Desconfiança com a ascensão chinesa e sua diáspora persiste nos países do Sudeste Asiático, mas é superada pelos laços econômicos e pelo interesse em atrair investimentos

Ao menos cinco cidades da China têm voos diários para Bornéu, a ilha na Malásia que tem o tamanho de duas Alemanhas e uma das biodiversidades mais ricas do planeta. O resultado é visível das ruas às florestas, onde turistas chineses estão por toda parte. É um destino conveniente não só pelos preços em conta, mas pela afinidade cultural: 23% da população malaia têm origem chinesa.

Após três anos sem poder viajar ao exterior devido às restrições da política de Covid zero, os turistas chineses voltaram a dominar as estatísticas regionais, dando um alento às economias locais. Mas a retomada do fluxo que havia sido estancado é também motivo de preocupação, e não apenas em paraísos ecológicos como Bornéu, onde casos de desrespeito à preservação do meio ambiente envolvendo turistas chineses causam indignação. O pano de fundo é o delicado tecido multiétnico da sociedade malaia e históricas tensões étnicas.

Sobretudo com a minoria de origem chinesa. Ninguém esquece o traumático 13 de maio de 1969, quando centenas morreram numa explosão de violência sectária na capital, Kuala Lumpur. O episódio manteve o país sob estado de emergência por dois anos e levou à implementação de políticas destinadas a corrigir uma suposta distorção deixada pelo sistema colonial britânico, em que os malaios só controlavam 1,9% da economia do país, enquanto a minoria chinesa detinha mais de um terço dela.

Cinco décadas de implementação das políticas reduziram a disparidade de renda entre a minoria e o resto da população, mas prevalece a percepção de que a comunidade chinesa tem influência desproporcional na economia. Entre os dez mais ricos da Malásia, nove são de origem chinesa. A percepção é parecida na vizinhança. A diferença é que, em países como Tailândia e Indonésia, a diáspora chinesa está mais integrada.

Já na Malásia, a identidade chinesa permanece bem viva. A comunidade se comunica em mandarim e habita um universo cultural próprio, apesar de estar há várias gerações no país. É o caso de Luke, cujos avós deixaram a província chinesa de Guandong no início do século 20, quando a China estava mergulhada na instabilidade política. 

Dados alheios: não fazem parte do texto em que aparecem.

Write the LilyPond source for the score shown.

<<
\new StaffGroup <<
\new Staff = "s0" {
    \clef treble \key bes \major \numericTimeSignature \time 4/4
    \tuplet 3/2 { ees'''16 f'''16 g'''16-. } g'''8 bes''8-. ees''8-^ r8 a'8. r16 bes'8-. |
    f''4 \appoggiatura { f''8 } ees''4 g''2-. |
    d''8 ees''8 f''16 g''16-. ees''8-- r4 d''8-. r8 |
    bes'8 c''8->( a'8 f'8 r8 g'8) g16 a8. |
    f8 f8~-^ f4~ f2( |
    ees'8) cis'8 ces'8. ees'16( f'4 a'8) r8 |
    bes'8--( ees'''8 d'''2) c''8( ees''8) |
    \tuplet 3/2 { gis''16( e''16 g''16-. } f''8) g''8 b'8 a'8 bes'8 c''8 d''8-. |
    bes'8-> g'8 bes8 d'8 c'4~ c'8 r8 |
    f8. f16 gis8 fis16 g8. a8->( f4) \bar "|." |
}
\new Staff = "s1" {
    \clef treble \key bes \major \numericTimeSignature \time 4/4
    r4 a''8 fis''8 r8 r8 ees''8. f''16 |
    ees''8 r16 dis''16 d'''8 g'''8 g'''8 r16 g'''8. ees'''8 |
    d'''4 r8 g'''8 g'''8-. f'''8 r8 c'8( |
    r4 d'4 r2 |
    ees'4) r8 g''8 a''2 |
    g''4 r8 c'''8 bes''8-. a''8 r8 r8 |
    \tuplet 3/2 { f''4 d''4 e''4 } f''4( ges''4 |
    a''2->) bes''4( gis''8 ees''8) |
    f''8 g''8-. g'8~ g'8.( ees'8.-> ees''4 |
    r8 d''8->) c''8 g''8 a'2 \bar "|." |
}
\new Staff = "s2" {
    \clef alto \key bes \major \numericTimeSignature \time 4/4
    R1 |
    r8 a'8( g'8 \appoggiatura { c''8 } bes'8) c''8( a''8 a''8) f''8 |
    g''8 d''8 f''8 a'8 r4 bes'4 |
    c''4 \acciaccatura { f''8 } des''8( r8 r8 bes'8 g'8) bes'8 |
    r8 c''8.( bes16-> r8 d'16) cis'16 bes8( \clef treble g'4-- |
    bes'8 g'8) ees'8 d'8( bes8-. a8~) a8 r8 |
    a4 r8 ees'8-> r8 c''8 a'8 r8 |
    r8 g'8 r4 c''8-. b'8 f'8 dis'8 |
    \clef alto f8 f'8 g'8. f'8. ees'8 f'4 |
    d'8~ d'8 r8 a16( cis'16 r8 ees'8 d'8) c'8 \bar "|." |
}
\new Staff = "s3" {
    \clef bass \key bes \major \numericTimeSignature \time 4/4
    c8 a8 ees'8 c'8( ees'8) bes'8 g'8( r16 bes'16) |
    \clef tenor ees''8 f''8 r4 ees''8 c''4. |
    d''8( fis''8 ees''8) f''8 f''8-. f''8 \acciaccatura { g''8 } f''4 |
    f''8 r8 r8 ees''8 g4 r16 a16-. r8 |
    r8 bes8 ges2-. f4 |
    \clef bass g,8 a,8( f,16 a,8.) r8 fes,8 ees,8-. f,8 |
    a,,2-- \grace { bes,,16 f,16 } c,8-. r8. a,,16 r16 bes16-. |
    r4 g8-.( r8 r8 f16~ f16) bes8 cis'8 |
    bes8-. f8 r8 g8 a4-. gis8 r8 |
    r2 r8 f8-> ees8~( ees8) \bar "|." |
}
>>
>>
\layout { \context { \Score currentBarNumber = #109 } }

Ator bissexto, com papéis em produções malaias faladas em mandarim, Luke foi forçado a se virar para ganhar a vida como guia turístico, depois que seu restaurante foi levado à falência pela pandemia.

Dos turistas chineses que visitam Bornéu, ele ouve falar da pressão e das restrições à liberdade na terra de seus antepassados. Mas o que mais lhe salta aos olhos é o poder aquisitivo superior ao seu e o desenvolvimento econômico do país do qual seus avós saíram para escapar da pobreza. Ao ser perguntado se gostaria de viver na China, Luke não pensa duas vezes. “Claro que sim”, diz ele, “lá eu teria muito mais oportunidades”.

A desconfiança com a ascensão da China e sua diáspora persiste nos países do Sudeste Asiático, mas é superada pelos laços econômicos e pelo interesse em atrair investimentos. Em março, o primeiro-ministro malaio, Anwar Ibrahim, encontrou-se com o presidente chinês, Xi Jinping, e causou controvérsia ao dizer que estava aberto a negociar as disputas territoriais com Pequim, em meio ao anúncio de bilhões em investimento chinês no país. Uma das áreas em disputa fica justamente na costa de Bornéu, a ilha onde o turista chinês é quem dá as cartas.